TASK DATA.

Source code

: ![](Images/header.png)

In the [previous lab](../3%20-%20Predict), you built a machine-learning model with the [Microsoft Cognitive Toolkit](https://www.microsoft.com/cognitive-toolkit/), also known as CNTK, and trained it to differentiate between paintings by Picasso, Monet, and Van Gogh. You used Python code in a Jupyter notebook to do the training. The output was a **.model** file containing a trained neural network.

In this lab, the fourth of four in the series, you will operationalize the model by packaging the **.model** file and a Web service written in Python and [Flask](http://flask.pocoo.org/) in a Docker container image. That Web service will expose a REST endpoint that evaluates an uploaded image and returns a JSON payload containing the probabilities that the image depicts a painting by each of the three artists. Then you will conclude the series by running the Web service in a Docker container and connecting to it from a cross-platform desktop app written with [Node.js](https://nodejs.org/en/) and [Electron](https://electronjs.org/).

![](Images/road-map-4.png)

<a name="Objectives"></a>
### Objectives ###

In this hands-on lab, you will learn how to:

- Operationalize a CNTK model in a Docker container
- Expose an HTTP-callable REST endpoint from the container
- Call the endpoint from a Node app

ABOUT THIS TASK.
Copy out every line in the entries above that holds "from".

ANSWER TO THIS PROBLEM.
In this lab, the fourth of four in the series, you will operationalize the model by packaging the **.model** file and a Web service written in Python and [Flask](http://flask.pocoo.org/) in a Docker container image. That Web service will expose a REST endpoint that evaluates an uploaded image and returns a JSON payload containing the probabilities that the image depicts a painting by each of the three artists. Then you will conclude the series by running the Web service in a Docker container and connecting to it from a cross-platform desktop app written with [Node.js](https://nodejs.org/en/) and [Electron](https://electronjs.org/).
- Expose an HTTP-callable REST endpoint from the container
- Call the endpoint from a Node app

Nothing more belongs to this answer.